And back to another classic Washington locale- the North Cascades as viewed from the top of Maple Pass!
Geologically, the North Cascades are divided up into three provinces, or domains (depending on which term you’d rather use). The Western Domain (west of Marblemount) is a mix of accreted rocks, primarily sedimentary and metamorphosed sedimentary and volcanic rocks that were originally part of or on top of the ocean floor during the Mesozoic, about 250- 80 million years ago before being added to the North American continent.
The Central Domain, or Crystalline Core, is a beautiful set of igneous and metamorphic rocks that are a representation of the deep and sometimes tumultuous core of a vast mountain range. A mountain range similar to the southern Cascades today, but that formed around 200- 100 million years ago and a couple thousand kilometers to the south! (Likely, this is the Baja-BC Hypothesis and the “tropical” origin of some of the rocks, Mount Stuart is a great example that we’ve talked about before!)
East of the Crystalline Core is the Methow Domain, mainly Cretaceous (~140- 80 million year old) rocks of an ocean basin and the sediments deposited in that basin. Though, unlike the Western Domain and Crystalline Core, much of the Methow Domain is surprisingly not metamorphosed… but quite deformed nonetheless.
Separating these three domains are large crustal-scale faults, some with a very significant component of vertical offset between rocks on either side. And it’s this vertical offset that allows us to peer into the deep core of a mountain range!
Volcanic mountain ranges like the Cascades form when a piece of the oceanic crust is colliding with a piece of continental crust. Since the oceanic crust is slightly denser, it is shoved underneath the continent in a process of subduction. This process also generates magma, which works its way up through the continent and forms the volcanoes that we are so familiar with in the Pacific Northwest.
But what’s going on really deep within the continent? Well, a few things! Magma that doesn’t work its way to the surface can cool and crystallize, forming large bodies of granitic-adjacent* composition rocks known as batholiths (*I’ll have to do a post later on all the varieties of “granite”). Rocks that were already present in the continent are squeezed by the collision and forced downward due to the thickening of the crust. These rocks and parts of the batholiths are subject to pretty intense pressures and temperatures in the lower parts of the crust, and will experience varying degrees of metamorphism- depending on how deep the rocks got! This process typically forms different types of gneiss, a high-grade metamorphic rock readily identified by parallel or wavy banding of light- and dark-colored minerals.
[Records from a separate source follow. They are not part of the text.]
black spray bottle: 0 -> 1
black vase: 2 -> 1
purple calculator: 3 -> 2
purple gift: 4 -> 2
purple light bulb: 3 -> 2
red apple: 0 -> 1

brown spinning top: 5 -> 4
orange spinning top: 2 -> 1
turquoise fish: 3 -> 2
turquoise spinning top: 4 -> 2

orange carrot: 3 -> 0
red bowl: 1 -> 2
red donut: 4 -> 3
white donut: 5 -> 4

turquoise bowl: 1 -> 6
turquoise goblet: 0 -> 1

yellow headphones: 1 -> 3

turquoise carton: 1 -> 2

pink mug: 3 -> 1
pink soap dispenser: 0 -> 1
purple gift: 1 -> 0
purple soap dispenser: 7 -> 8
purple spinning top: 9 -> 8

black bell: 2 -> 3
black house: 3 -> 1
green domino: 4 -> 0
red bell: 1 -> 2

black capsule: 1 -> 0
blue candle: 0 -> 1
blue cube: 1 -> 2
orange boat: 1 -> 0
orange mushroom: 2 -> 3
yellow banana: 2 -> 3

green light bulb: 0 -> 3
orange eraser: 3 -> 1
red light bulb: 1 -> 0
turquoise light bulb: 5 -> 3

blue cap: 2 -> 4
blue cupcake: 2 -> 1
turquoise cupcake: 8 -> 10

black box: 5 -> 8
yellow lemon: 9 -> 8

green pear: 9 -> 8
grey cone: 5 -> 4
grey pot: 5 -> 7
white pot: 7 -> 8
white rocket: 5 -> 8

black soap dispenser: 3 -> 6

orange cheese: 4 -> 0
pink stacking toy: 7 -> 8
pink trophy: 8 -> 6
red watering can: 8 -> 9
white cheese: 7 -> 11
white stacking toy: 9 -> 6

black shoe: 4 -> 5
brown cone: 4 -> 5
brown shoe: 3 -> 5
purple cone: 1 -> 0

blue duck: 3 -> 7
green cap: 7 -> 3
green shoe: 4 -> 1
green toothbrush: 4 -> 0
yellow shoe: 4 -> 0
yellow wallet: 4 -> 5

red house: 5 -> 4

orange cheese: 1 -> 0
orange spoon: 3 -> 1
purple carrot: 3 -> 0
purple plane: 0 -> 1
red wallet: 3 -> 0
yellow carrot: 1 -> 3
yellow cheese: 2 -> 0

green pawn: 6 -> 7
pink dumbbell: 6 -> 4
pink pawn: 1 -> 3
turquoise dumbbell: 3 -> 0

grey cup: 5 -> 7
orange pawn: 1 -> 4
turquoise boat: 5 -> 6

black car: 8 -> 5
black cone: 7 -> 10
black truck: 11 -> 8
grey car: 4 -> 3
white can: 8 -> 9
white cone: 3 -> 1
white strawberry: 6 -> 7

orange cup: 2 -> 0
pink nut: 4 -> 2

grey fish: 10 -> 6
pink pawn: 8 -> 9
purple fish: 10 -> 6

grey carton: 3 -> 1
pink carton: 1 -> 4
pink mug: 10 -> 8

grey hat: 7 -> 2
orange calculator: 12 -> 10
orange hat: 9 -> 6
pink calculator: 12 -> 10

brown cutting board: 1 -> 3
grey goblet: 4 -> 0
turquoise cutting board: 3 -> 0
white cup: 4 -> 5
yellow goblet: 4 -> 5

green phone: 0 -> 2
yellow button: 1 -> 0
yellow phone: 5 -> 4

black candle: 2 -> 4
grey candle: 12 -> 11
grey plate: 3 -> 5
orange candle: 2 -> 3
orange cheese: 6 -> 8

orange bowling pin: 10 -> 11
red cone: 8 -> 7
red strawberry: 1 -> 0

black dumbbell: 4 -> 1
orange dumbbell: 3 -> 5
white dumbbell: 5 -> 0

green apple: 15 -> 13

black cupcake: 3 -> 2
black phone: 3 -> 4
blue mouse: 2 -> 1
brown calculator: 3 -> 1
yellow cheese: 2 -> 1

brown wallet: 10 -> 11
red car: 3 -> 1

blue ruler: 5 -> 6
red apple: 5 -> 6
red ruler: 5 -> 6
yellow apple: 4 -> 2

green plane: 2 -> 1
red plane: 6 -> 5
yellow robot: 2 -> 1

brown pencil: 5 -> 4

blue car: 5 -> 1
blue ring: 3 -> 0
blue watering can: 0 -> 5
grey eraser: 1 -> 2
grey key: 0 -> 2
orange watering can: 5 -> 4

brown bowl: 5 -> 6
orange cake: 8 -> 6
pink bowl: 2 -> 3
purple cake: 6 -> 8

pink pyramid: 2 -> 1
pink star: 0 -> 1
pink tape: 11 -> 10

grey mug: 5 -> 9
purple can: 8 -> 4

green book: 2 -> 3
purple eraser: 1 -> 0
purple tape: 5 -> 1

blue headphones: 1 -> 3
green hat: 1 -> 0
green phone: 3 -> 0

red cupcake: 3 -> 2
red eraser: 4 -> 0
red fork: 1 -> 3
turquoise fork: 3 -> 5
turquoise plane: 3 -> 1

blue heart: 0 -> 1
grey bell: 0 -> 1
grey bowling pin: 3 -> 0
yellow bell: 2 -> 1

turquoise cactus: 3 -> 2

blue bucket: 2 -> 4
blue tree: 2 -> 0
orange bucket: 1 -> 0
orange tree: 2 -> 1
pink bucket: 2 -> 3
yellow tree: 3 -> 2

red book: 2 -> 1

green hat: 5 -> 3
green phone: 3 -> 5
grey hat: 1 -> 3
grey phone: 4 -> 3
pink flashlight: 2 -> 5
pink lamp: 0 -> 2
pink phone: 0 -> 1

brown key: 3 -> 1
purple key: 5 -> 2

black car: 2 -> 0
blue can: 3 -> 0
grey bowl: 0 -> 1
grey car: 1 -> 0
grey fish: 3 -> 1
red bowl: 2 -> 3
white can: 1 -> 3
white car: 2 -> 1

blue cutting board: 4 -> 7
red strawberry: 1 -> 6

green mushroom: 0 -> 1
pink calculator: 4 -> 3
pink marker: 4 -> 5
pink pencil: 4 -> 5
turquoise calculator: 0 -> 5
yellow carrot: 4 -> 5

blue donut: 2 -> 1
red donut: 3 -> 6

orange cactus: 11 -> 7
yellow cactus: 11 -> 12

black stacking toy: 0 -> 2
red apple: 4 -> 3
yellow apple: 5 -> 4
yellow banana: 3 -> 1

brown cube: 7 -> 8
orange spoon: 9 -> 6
And later on, geologically speaking, if these rocks are uplifted along faults and eroded by glaciers (hey, like in the North Cascades!) then we get to observe this history of melt, crystallization, and intense metamorphism that was taking place over 20 kilometers below the surface!
Looking southwest from Maple Pass, one is staring into the Crystalline Core of the North Cascades. Many of the jagged, glaciated peaks in the background are varieties of gneiss and other rocks that formed deep within the crust. And for good measure, there’s also Glacier Peak- one of the modern Cascades volcanoes! Fun to think that the processes that initially formed the Crystalline Core of the North Cascades millions of years ago are still going on today! Bet if you dug 20 or so kilometers down you’d find a pretty geologically violent environment, with enough pressure and heat to partially melt and deform rocks…
And it’s this “violent” environment that’s likely the next topic, along with one of my personal favorite rocks that forms there- migmatite!